Même si l’exécutif savait qu’une information judiciaire visant l’ex-président avait été ouverte, cette information avait bien été communiquée à la ministre de la Justice, Christiane Taubira, le 26 février, confirme-t-il, avec toutefois une mensonge sur la date.

Jean-Marc Ayrault s'est défendu en impliquant les deux juges enquêtant depuis près d'un an (avril 2013) sur un éventuel financement par la Libye de la campagne présidentielle de 2007 de Nicolas Sarkozy. Or, on l'a dit, pour un justiciable ordinaire, l'ancien président jouit d'un privilège extraordinaire puisqu'il n'est pas mis en examen. Les juges sont donc dans l'illégalité en violant le principe d'indépendance de la justice brandit par un politique de premier rang, le Premier ministre de Hollande soi-même.
De ces juges "indépendants", le sombre Ayrault assure qu'ils auraient "découvert des faits nouveaux n’ayant rien à voir avec leur saisine". Ces faits nouveaux sont apparus, a dit le Premier ministre, "grâce aux écoutes [sur lesquelles] nous n’avions pas d’informations ni sur le contenu ni sur leur opportunité". Le Premier ministre qui dit  ne rien savoir de cette instruction par des juges d'une indépendance irréprochable, semble avoir en sa possession plus d'éléments qu'il ne veut l'admettre. "Nous ne savions pas que les écoutes étaient diligentées", a-t-il nuancé, sans tromper personne.
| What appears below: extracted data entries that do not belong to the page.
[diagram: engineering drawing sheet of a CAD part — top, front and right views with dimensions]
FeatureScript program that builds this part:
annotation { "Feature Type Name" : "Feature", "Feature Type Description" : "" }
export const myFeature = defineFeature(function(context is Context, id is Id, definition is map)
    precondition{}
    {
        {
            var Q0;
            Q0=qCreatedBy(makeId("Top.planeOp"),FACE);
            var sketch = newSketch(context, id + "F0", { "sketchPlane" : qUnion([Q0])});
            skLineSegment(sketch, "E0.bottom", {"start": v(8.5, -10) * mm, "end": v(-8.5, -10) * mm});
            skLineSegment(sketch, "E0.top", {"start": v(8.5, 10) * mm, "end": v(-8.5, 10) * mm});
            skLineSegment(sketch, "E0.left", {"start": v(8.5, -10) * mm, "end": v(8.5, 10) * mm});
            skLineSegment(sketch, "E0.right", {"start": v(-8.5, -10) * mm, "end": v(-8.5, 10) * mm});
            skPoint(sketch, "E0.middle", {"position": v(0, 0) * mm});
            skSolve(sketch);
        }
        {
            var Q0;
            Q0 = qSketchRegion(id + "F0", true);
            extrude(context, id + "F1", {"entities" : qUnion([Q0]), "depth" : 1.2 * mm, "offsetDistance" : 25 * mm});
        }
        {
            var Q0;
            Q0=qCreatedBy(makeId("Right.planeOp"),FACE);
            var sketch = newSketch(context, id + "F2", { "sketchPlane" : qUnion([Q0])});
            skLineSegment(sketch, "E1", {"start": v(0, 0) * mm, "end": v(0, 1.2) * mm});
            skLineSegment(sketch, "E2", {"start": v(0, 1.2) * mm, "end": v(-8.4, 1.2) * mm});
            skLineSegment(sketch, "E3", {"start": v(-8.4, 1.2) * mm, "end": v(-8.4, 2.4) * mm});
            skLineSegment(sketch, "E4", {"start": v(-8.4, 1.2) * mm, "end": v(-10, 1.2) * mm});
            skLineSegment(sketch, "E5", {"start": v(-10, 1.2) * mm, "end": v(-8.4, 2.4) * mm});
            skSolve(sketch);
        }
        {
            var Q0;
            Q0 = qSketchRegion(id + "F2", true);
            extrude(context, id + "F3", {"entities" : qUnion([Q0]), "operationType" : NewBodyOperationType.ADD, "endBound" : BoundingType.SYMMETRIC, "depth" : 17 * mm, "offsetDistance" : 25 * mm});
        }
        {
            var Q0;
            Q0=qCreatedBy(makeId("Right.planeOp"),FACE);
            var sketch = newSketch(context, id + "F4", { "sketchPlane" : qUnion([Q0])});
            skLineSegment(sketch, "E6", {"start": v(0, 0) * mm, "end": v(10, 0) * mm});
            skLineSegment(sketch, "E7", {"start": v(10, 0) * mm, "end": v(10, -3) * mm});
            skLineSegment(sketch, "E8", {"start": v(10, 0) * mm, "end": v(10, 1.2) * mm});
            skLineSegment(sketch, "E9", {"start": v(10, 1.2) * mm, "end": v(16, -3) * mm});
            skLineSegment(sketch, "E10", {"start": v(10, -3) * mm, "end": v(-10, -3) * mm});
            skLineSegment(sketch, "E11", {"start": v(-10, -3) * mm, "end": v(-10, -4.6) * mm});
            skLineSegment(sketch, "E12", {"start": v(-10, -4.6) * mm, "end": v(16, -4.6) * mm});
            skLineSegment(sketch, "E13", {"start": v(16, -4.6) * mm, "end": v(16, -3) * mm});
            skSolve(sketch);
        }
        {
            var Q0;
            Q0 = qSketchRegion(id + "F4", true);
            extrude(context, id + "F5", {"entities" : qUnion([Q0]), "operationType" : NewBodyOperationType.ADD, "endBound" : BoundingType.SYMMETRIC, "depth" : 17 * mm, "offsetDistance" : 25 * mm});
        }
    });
Depuis la révélation par la presse (vendredi 7 mars) de l’existence de ces écoutes, Christine Taubira et de nombreux socialistes ont martelé que non, ni les membres du gouvernement ni le président de la République n’ont eu connaissance des écoutes des conversations entre l’ancien président de la République et son avocat Thierry Herzog.

Le gouvernement cherche à tromper les électeurs
L'exécutif ne peut espérer tromper aucun professionnel de la police ou de la justice. Par ses déclarations, la majorité présidentielle ne vise qu'à manipuler les électeurs appelés à voter le 23 mars pour des mairies intègresUn haut magistrat anonyme (!) cité par Le Canard souligne en effet que la procédure qui a conduit à informer Christiane Taubira est classique "A partir du moment où le juge d’instruction verse les écoutes au dossier, le procureur général transmet les informations à la ministre de la Justice."

Le président de la République ne s'adressera pas au peuple mais à certaines corporations

Hollande se déclare enfin "prêt à recevoir" avocats et magistrats, mais sans "s’immiscer". Nous voilà prévenus; nous n'avons rien à en attendre: s'il est une chose que le président du changement sait faire, c'est parler pour ne rien dire.